• EXERCISE GOAL
Every record must be retyped exactly as it reads.
RECORD SET below:
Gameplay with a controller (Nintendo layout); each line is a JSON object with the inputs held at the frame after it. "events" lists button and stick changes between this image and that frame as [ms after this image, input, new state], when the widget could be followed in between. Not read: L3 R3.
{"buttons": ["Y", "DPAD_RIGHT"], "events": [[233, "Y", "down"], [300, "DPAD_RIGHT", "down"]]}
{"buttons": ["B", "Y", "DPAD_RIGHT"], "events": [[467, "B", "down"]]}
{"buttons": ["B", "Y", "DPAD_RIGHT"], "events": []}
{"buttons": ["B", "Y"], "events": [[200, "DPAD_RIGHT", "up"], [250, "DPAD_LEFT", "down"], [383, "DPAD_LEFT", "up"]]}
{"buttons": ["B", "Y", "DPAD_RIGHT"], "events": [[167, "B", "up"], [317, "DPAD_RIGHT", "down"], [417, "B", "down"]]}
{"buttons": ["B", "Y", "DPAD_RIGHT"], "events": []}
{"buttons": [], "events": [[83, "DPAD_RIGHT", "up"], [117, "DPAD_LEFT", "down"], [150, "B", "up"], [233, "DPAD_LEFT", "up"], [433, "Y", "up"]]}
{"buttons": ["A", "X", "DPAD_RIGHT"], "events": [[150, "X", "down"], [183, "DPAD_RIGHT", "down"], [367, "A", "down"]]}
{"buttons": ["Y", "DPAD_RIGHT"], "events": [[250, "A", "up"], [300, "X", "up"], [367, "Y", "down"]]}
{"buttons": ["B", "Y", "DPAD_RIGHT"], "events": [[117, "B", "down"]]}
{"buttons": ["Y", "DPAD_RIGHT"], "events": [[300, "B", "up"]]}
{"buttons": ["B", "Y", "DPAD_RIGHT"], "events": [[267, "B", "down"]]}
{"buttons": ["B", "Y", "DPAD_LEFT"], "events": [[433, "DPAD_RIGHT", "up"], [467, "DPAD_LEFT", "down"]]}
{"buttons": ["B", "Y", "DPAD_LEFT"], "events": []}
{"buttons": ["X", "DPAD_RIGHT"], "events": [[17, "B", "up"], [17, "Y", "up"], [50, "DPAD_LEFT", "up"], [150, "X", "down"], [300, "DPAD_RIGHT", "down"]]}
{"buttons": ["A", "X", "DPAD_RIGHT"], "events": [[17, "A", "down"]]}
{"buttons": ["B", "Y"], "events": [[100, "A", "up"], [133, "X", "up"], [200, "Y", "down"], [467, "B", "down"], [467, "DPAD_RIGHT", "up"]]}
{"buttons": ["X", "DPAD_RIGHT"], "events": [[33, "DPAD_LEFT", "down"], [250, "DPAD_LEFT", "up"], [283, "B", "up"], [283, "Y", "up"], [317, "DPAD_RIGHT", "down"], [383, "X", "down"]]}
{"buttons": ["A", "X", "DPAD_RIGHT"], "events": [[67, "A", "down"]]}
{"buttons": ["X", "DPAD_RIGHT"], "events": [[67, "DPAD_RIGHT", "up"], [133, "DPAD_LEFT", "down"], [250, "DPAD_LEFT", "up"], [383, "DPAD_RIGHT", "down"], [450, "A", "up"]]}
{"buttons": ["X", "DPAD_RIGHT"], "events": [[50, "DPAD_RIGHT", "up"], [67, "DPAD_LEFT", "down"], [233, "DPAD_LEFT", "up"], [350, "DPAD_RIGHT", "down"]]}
End of RECORD SET.
• EXPECTED ANSWER
Gameplay with a controller (Nintendo layout); each line is a JSON object with the inputs held at the frame after it. "events" lists button and stick changes between this image and that frame as [ms after this image, input, new state], when the widget could be followed in between. Not read: L3 R3.
{"buttons": ["Y", "DPAD_RIGHT"], "events": [[233, "Y", "down"], [300, "DPAD_RIGHT", "down"]]}
{"buttons": ["B", "Y", "DPAD_RIGHT"], "events": [[467, "B", "down"]]}
{"buttons": ["B", "Y", "DPAD_RIGHT"], "events": []}
{"buttons": ["B", "Y"], "events": [[200, "DPAD_RIGHT", "up"], [250, "DPAD_LEFT", "down"], [383, "DPAD_LEFT", "up"]]}
{"buttons": ["B", "Y", "DPAD_RIGHT"], "events": [[167, "B", "up"], [317, "DPAD_RIGHT", "down"], [417, "B", "down"]]}
{"buttons": ["B", "Y", "DPAD_RIGHT"], "events": []}
{"buttons": [], "events": [[83, "DPAD_RIGHT", "up"], [117, "DPAD_LEFT", "down"], [150, "B", "up"], [233, "DPAD_LEFT", "up"], [433, "Y", "up"]]}
{"buttons": ["A", "X", "DPAD_RIGHT"], "events": [[150, "X", "down"], [183, "DPAD_RIGHT", "down"], [367, "A", "down"]]}
{"buttons": ["Y", "DPAD_RIGHT"], "events": [[250, "A", "up"], [300, "X", "up"], [367, "Y", "down"]]}
{"buttons": ["B", "Y", "DPAD_RIGHT"], "events": [[117, "B", "down"]]}
{"buttons": ["Y", "DPAD_RIGHT"], "events": [[300, "B", "up"]]}
{"buttons": ["B", "Y", "DPAD_RIGHT"], "events": [[267, "B", "down"]]}
{"buttons": ["B", "Y", "DPAD_LEFT"], "events": [[433, "DPAD_RIGHT", "up"], [467, "DPAD_LEFT", "down"]]}
{"buttons": ["B", "Y", "DPAD_LEFT"], "events": []}
{"buttons": ["X", "DPAD_RIGHT"], "events": [[17, "B", "up"], [17, "Y", "up"], [50, "DPAD_LEFT", "up"], [150, "X", "down"], [300, "DPAD_RIGHT", "down"]]}
{"buttons": ["A", "X", "DPAD_RIGHT"], "events": [[17, "A", "down"]]}
{"buttons": ["B", "Y"], "events": [[100, "A", "up"], [133, "X", "up"], [200, "Y", "down"], [467, "B", "down"], [467, "DPAD_RIGHT", "up"]]}
{"buttons": ["X", "DPAD_RIGHT"], "events": [[33, "DPAD_LEFT", "down"], [250, "DPAD_LEFT", "up"], [283, "B", "up"], [283, "Y", "up"], [317, "DPAD_RIGHT", "down"], [383, "X", "down"]]}
{"buttons": ["A", "X", "DPAD_RIGHT"], "events": [[67, "A", "down"]]}
{"buttons": ["X", "DPAD_RIGHT"], "events": [[67, "DPAD_RIGHT", "up"], [133, "DPAD_LEFT", "down"], [250, "DPAD_LEFT", "up"], [383, "DPAD_RIGHT", "down"], [450, "A", "up"]]}
{"buttons": ["X", "DPAD_RIGHT"], "events": [[50, "DPAD_RIGHT", "up"], [67, "DPAD_LEFT", "down"], [233, "DPAD_LEFT", "up"], [350, "DPAD_RIGHT", "down"]]}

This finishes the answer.